Ach Rolf, man braucht doch bei Läufen (nun nicht gleich die kompliziertesten) einfach nur die Geschwindigkeit zu reduzieren, schon funktioniert das auch für weniger Fortgeschrittene.

Aber danke für den Hinweis auf Prof. Goldenweiser.

Viele Grüße

Terri
 
Ach Rolf, man braucht doch bei Läufen (nun nicht gleich die kompliziertesten) einfach nur die Geschwindigkeit zu reduzieren, schon funktioniert das auch für weniger Fortgeschrittene.
ist dir aufgefallen, dass ich mehrmals versucht habe, Godowski & Co. erstmal beiseite zu lassen? ;)
...ob es hilft, eine (noch) untrainierte linke Hand allein durch "mach halt mal langsam" zu verbessern, scheint mir zweifelhaft - man sollte, wie hier schon empfohlen, mehrere Übungsweisen berücksichtigen.
 
ist dir aufgefallen, dass ich mehrmals versucht habe, Godowski & Co. erstmal beiseite zu lassen? ;)
...ob es hilft, eine (noch) untrainierte linke Hand allein durch "mach halt mal langsam" zu verbessern, scheint mir zweifelhaft - man sollte, wie hier schon empfohlen, mehrere Übungsweisen berücksichtigen.

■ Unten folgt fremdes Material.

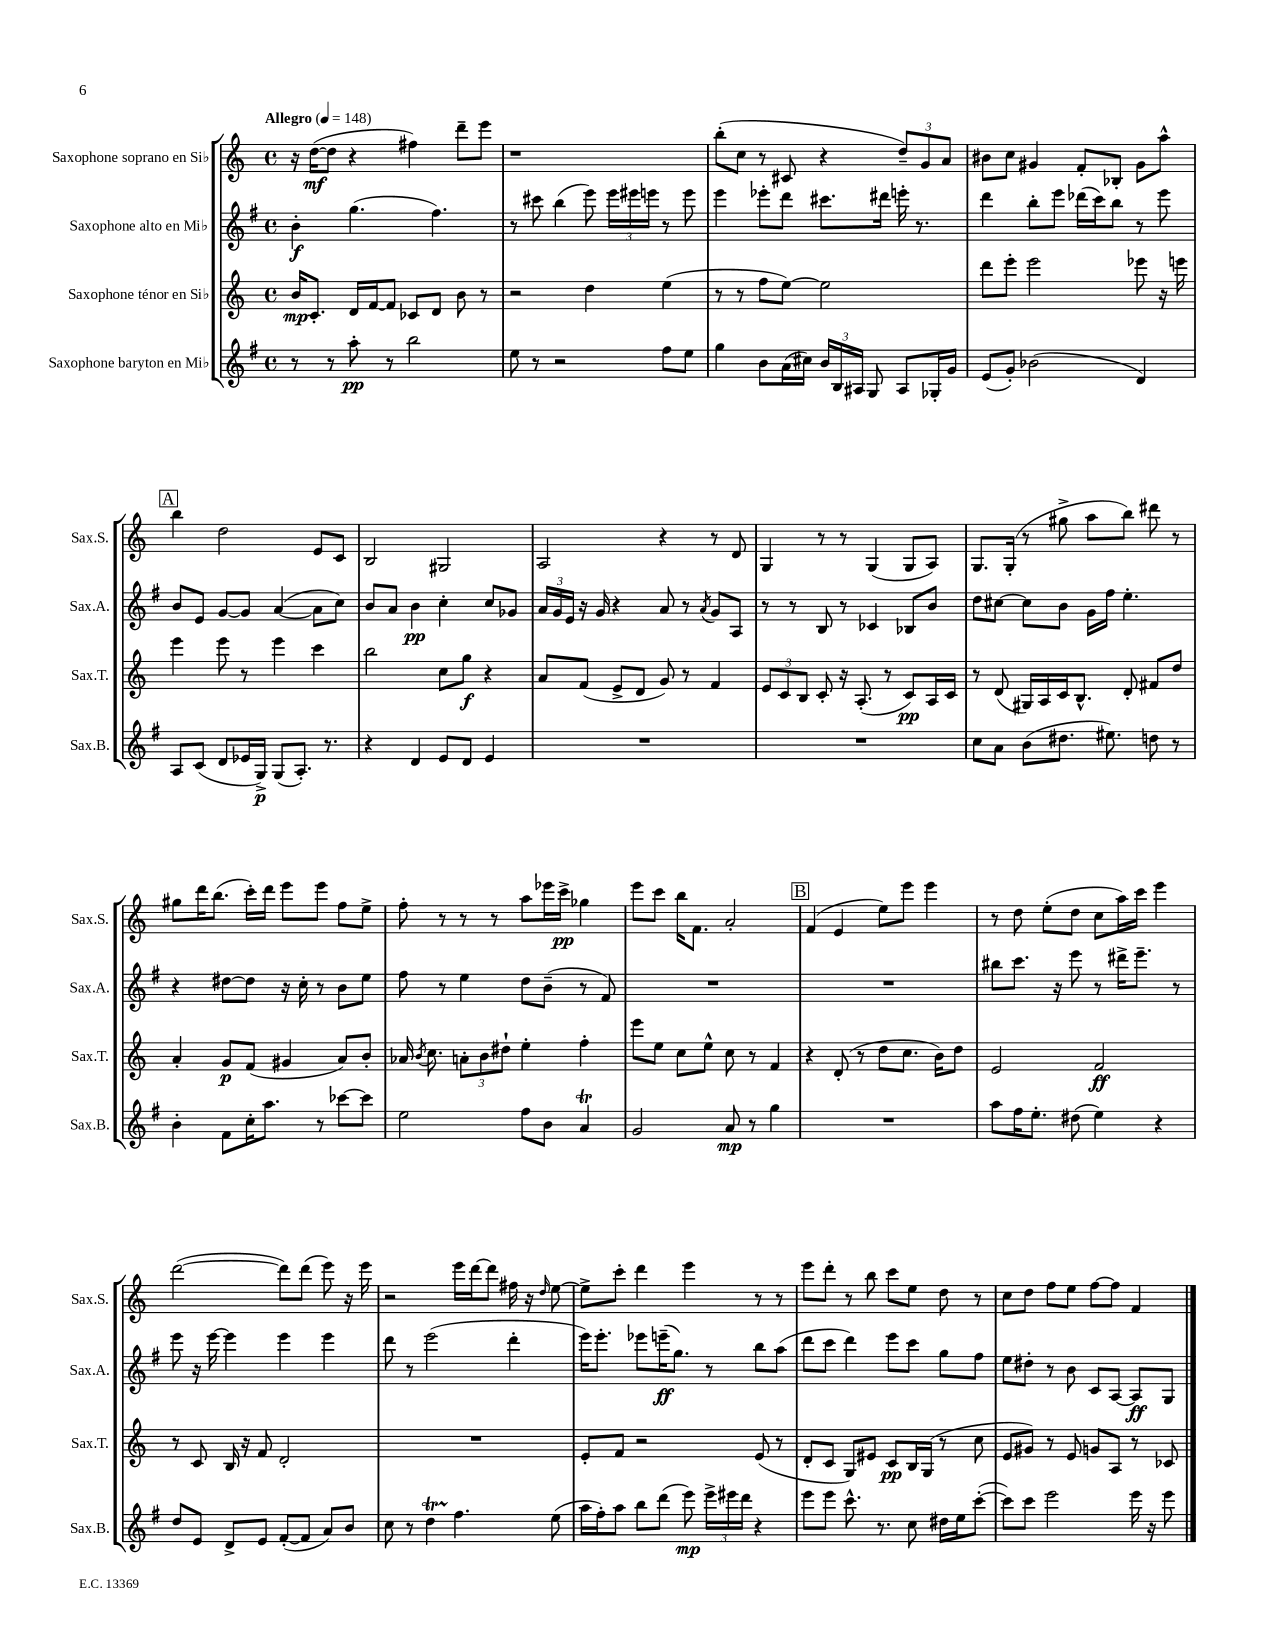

**kern	**kern	**kern	**kern
*staff4	*staff3	*staff2	*staff1
*clefG2	*clefG2	*clefG2	*clefG2
*k[f#]	*k[]	*k[f#]	*k[]
*M4/4	*M4/4	*M4/4	*M4/4
*met(c)	*met(c)	*met(c)	*met(c)
*MM148	*MM148	*MM148	*MM148
8r	16b	4b'	16r
.	8.c'	.	([16dd
8r	.	.	8dd]
8aa'	16d	(4.gg	4r
.	[16f	.	.
8r	8f]	.	.
2bb	8c-	.	4ff#)
.	8d	4.ff#)	.
.	8b	.	8ddd~
.	8r	.	8eee
=	=	=	=
8ee	2r	8r	1r
8r	.	8ccc#	.
2r	.	(4bb	.
.	4dd	8eee)	.
.	.	24eee	.
.	.	24eee#	.
.	.	24eee	.
8ff#	(4ee	8r	.
8ee	.	8eee	.
=	=	=	=
4gg	8r	4eee	(8bb'
.	8r	.	8cc
8b	8ff	8eee-'	8r
(16a	[8ee)	8ddd	8c#
16cc#)	.	.	.
24b	2ee]	8.ccc#	4r
24B	.	.	.
24A#	.	.	.
8G	.	.	.
.	.	16ddd#	.
8A#	.	16eee'	12dd~)
.	.	8.r	.
.	.	.	12g
16G-'	.	.	.
.	.	.	12a
16g	.	.	.
=	=	=	=
(8e	8ddd	4ddd	8b#
8g')	8eee'	.	8cc
(2b-	2eee	8bb'	4g#
.	.	8eee	.
.	.	(16ddd-	8f'
.	.	16ccc)	.
.	.	8bb	8B-'
4d)	8eee-	8r	8g#
.	16r	8eee	8aa^^
.	16eee	.	.
=	=	=	=
8A	4eee	8b	4bb
(8c	.	8e	.
8d	8eee	[8g	2dd
16e-	8r	8g]	.
16G^)	.	.	.
(8G	4eee	([4a	.
8.A')	.	.	.
.	4ccc	8a]	8e
8.r	.	.	.
.	.	8cc)	8c
=	=	=	=
4r	2bb	8b	2B
.	.	8a	.
4d	.	4b	.
8e	8cc	4cc'	2G#
8d	8gg	.	.
4e	4r	8cc	.
.	.	8g-	.
=	=	=	=
1r	8a	24a	2A
.	.	24g	.
.	.	24e	.
.	(8f	16r	.
.	.	16g	.
.	8e^	4r	.
.	8d	.	.
.	8g)	8a	4r
.	8r	8r	.
.	.	8qa	.
.	4f	8g	8r
.	.	8A	8d
=	=	=	=
1r	12e	8r	4G
.	12c	.	.
.	.	8r	.
.	12B	.	.
.	8c'	8B	8r
.	16r	8r	8r
.	(8.A'	.	.
.	.	4c-	(4G
.	8r	.	.
.	8c)	8B-	8G
.	16A	8b	8A)
.	16c	.	.
=	=	=	=
8cc	8r	8dd	8.G
8a	(8d	[8cc#	.
.	.	.	(16G'
(8b	16G#)	8cc#]	8r
.	16A	.	.
8.dd#	16c	8b	8gg#^
.	8.B^^	.	.
.	.	16g	8aa
8.ee#)	.	16ff#	.
.	8d'	4.ee'	8bb)
8dd	8f#	.	8ddd#
8r	8dd	.	8r
=	=	=	=
4b'	4a'	4r	8gg#
.	.	.	16ddd
.	.	.	(8.bb
8f#	8g	[8dd#	.
16cc'	(8f	8dd#]	16ccc')
8.aa	.	.	16ddd
.	4g#	16r	8eee
.	.	16cc'	.
8r	.	8r	8eee
[8ccc-	8a)	8b	8ff
8ccc-]	8b'	8ee	8ee^
=	=	=	=
2ee	16a-	8ff#	8ff'
.	8qb	.	.
.	8.cc	.	.
.	.	8r	8r
.	12a'	4ee	8r
.	12b	.	.
.	.	.	8r
.	12dd#`	.	.
8ff#	4ee'	8dd	8aa
8b	.	(8b~	16eee-
.	.	.	16ccc^
4a	4ff'	8r	4gg-
.	.	8f#)	.
=	=	=	=
2g	8eee	1r	8eee
.	8ee	.	8ccc
.	8cc	.	16bb
.	.	.	8.f
.	8ee^^	.	.
8a	8cc	.	2a'
8r	8r	.	.
4gg	4f	.	.
=	=	=	=
1r	4r	1r	(4f
.	(8d'	.	4e
.	8r	.	.
.	8dd	.	8ee)
.	8.cc	.	8eee
.	.	.	4eee
.	16b)	.	.
.	8dd	.	.
=	=	=	=
8aa	2e	8bb#	8r
16ff#	.	8.ccc	8dd
8.ee'	.	.	.
.	.	.	(8ee'
.	.	16r	.
(8dd#	.	8eee	8dd
4ee)	2f	8r	8cc
.	.	16ddd#^	16aa)
.	.	8.eee~	16ccc
4r	.	.	4eee
.	.	8r	.
=	=	=	=
8dd	8r	8eee	([2ddd
8e	8c	16r	.
.	.	[16eee	.
8d^	16B	4eee]	.
.	16r	.	.
8e	8f	.	.
([8f#'	2d'	4eee	8ddd])
8f#]	.	.	(8ddd
8a)	.	4eee	8eee)
8b	.	.	16r
.	.	.	16eee
=	=	=	=
8cc	1r	8ddd	2r
8r	.	8r	.
4dd	.	(2eee	.
4.ff#	.	.	16eee
.	.	.	[16ddd
.	.	.	8ddd]
.	.	4ddd'	16ff#
.	.	.	16r
.	.	.	16qqdd
(8ee	.	.	[8ee
=	=	=	=
16aa	8e'	16eee)	8ee^]
16ff#')	.	8.eee'	.
8aa	8f	.	8ccc'
8bb	2r	8eee-	4ddd
(8ddd	.	(16eee~	.
.	.	8.gg)	.
8eee)	.	.	4eee
24eee^	.	8r	.
24eee#	.	.	.
24ddd	.	.	.
4r	(8e	8bb	8r
.	8r	(8aa	8r
=	=	=	=
8eee	8d'	8ddd	8eee
8eee	8c	8ccc	8ddd'
8.ccc^^	8G)	4ddd)	8r
.	8e#	.	8bb
8.r	.	.	.
.	8c	8eee	8ccc
8cc	16B	8ccc	8ee
.	(16G	.	.
16dd#	8r	8gg	8dd
16ee	.	.	.
([8ccc'	8cc	8ff#	8r
=	=	=	=
8ccc])	8e	8ee	8cc
8ccc	8g#)	8dd#'	8dd
2eee	8r	8r	8ff
.	8e	8b	8ee
.	8g	8c	[8ff
.	8A	[8A	8ff]
16eee	8r	8A]	4f
16r	.	.	.
8eee	8c-	8G	.
==	==	==	==
*-	*-	*-	*-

An Godowski traue ich mich auch nicht ran. :twisted:
Und natürlich sollte man immer mehrere Übeweisen berücksichtigen, ich würde das niemals bestreiten. Ich würde für die linke Hand auch Bach und Laufwerk empfehlen. Ich meinte ja nur, dass es möglich ist, z.B. Tonleitern auch mal auf diese Weise zu üben, eben zusätzlich, als Variante. Und natürlich nicht langsam, sondern in einem dem eigenen Können angemessenen Tempo.